We’d all like to spend as little money as possible to get the performance we desire from our computing hardware. When the term “commodity” is used in relation to computing, it typically refers to products that are mass-produced and widely available, with little to distinguish them other than price. This is in contrast to “enterprise” hardware — specialized, vertically-integrated product lines such as Sun SPARC and IBM POWER that target a narrower slice of the computing market and differentiate themselves much more on features than on price. When I say “commodity”, I don’t simply mean standardized hardware, I mean the cheapest, lowest-common-denominator gear that gets the job done. There are legitimate use cases for both types of hardware, but as with all computing solutions, there are tradeoffs that must be understood to make the wisest choices.
The choice to design an architecture with commodity hardware in mind comes with some enticing benefits. First, instead of one expensive widget, I can afford a bunch of cheaper widgets and spread out my work load among them, which also helps isolate failures and improves the overall continuity of service to my customers. Second, it allows me to scale my solution as the demands of the business grow. Third, money saved by avoiding pricey hardware is freed to be spent in other areas.
Data storage is one market where there is a stark difference between enterprise and commodity hardware. The first time I heard the term RAID, I learned that the “I” stood for “Inexpensive”. Later, I discovered that it is often given as “Independent”. Both make sense in context, but it seems now that the former meaning has been lost when 15K-rpm drives are de rigueur and sit at the top end of the price range. Lowly 7200-rpm or even 5400-rpm SATA drives occupy the low end. This is but one area of computing where commodity drives is not seen as capable of matching more expensive, enterprise drives. However, a holistic systems approach reveals that there are plenty of places where commodity drives makes sense in terms of delivering on business goals and ensuring a high quality of service.
At the high end, dedicated storage arrays with custom hardware controllers filled with 15K-rpm drives define enterprise storage. These are speed demons; the high spindle speed means low latency (around 2ms, compared to 4-5ms for 7200 rpm drives). To drive latency even lower, some arrays use a technique called “short-stroking,” which utilizes only the innermost area of each disk platter, minimizing the distance that the heads must move. Such luxury comes with a steep price. Short-stroking reduces the usable space of each drive, requiring more drives for a given amount of storage. Not only that, but 15K drives max out at 300GB, so obtaining the kind of storage sizes required by large enterprises requires entire cabinets full of disk shelves. 15K drives are power-hungry, hot-running monsters which, at a time when electricity and carbon footprint concerns are becoming increasingly important, means that the luxury of high performance is ever more expensive, outstripping the performance gains of adding more spindles.

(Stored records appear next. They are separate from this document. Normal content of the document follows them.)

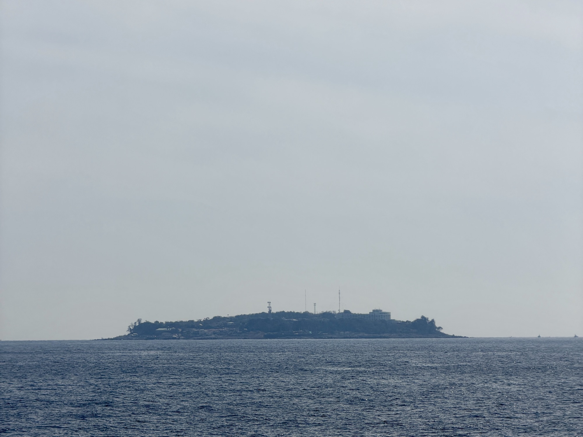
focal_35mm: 100
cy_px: 218
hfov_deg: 19.6
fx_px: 1684
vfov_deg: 14.8
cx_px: 292
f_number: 2.8
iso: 25
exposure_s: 1/1534
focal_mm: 16.89
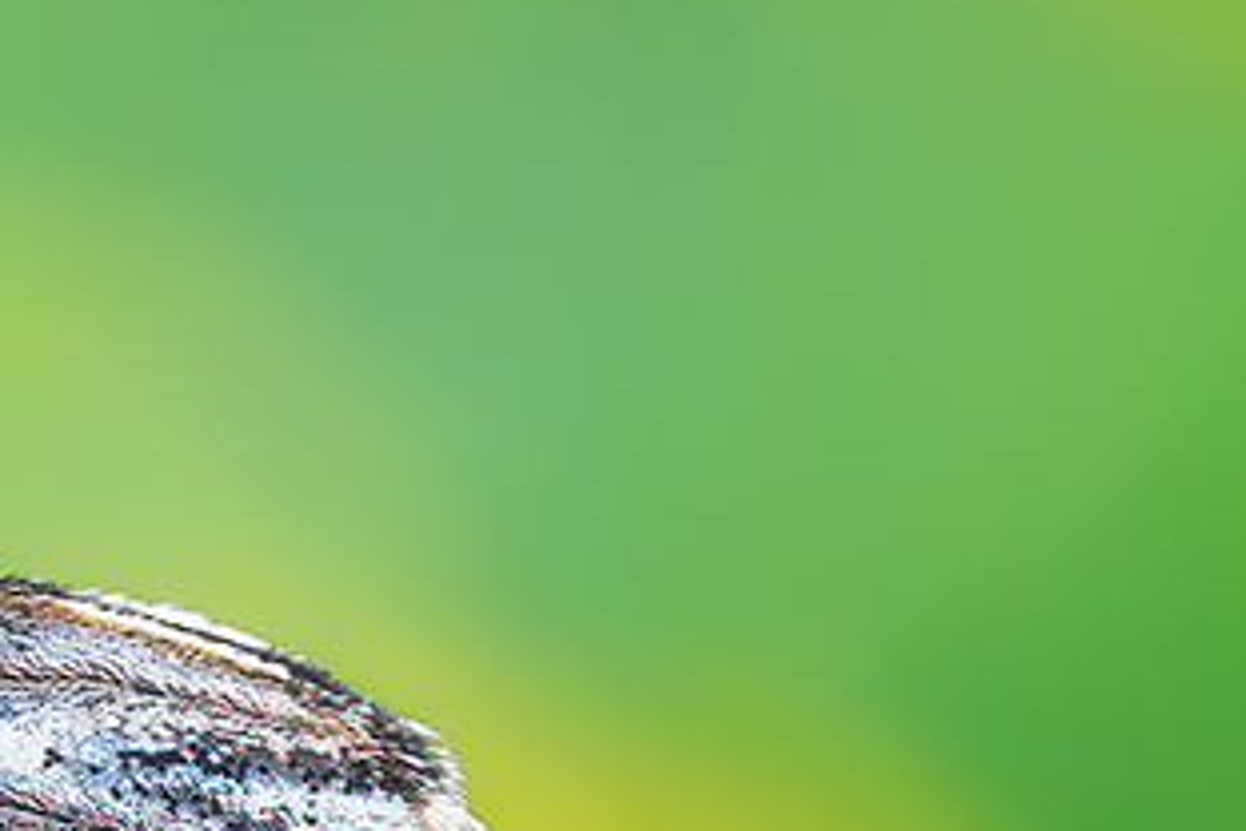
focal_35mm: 519
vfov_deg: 2.6
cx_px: -2292
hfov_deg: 3.9
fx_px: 17962
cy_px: 1284
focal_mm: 90
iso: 400
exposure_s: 1/1.25
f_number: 13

By contrast, a commodity storage approach seeks to maximize storage space and minimize costs, both initial and ongoing. The same budget can buy more spindles to keep latencies down and IOPS up. These additional spindles can fit within the same (or less) space and power budget as well.
The commodity storage picture is not all rosy. Enterprise drives are manufactured to withstand the higher level of vibration that comes with putting a lot of drives into the same chassis. They also have lower bit-error rates and higher MTBF than their commodity cousins. Simply put, commodity drives fail more often. “Failure” could be anything from silent data corruption to outright mechanical malfunction. Commodity drives also don’t spin as fast — 7200 rpm at most. That increases latencies, especially on random read loads. Any solution that employs commodity drives must account for these realities and work around them.
Thanks to some excellent, disruptive technology from Sun, namely ZFS, I can design a system around inexpensive, 7200 rpm drives, bolstered by a few SSDs, which provides more capacity with fewer spindles and improves read/write latencies far beyond the capabilities of short-stroked 15K drives. ZFS features such as end-to-end checksums, guaranteed on-disk consistency, intelligent prefetch, and immense scalability make it a good fit for my motley array of cheap disks. If I run low on space, adding more disks is extremely simple and cost-effective. Likewise, features like self-healing data and top-down, metadata-driven resilvering mean that silent data corruption and device failures don't have to be the ulcer-inducing events they once were.
Storage is just one example of how some careful thought during the design process can yield significant savings during implementation. The same theory applies to entire server farms when deploying web applications. An application that is designed to scale horizontally can be run on a large number of cheap servers rather than a few very expensive ones.
Sometimes it doesn’t make sense to go the commodity route. It is as important to know when you can scale horizontally as it is to know when you should not. An application may require more engineering to rearchitect it to scale out than it would cost to buy a larger single machine to scale it up. I'm not just talking about high-end RISC gear either — some relatively large x86-64 configurations are possible. For example, the upper end of IBM’s System x line can be configured with up to 4 4U chassis linked together in an 8-socket, 48-core, 128-DIMM system. That’s a monster box (cue the Tim Allen grunts). If you can run your app today on one machine, and you can plan its growth to fit into a monster box, then the cost-effective approach may just be to use the larger machine.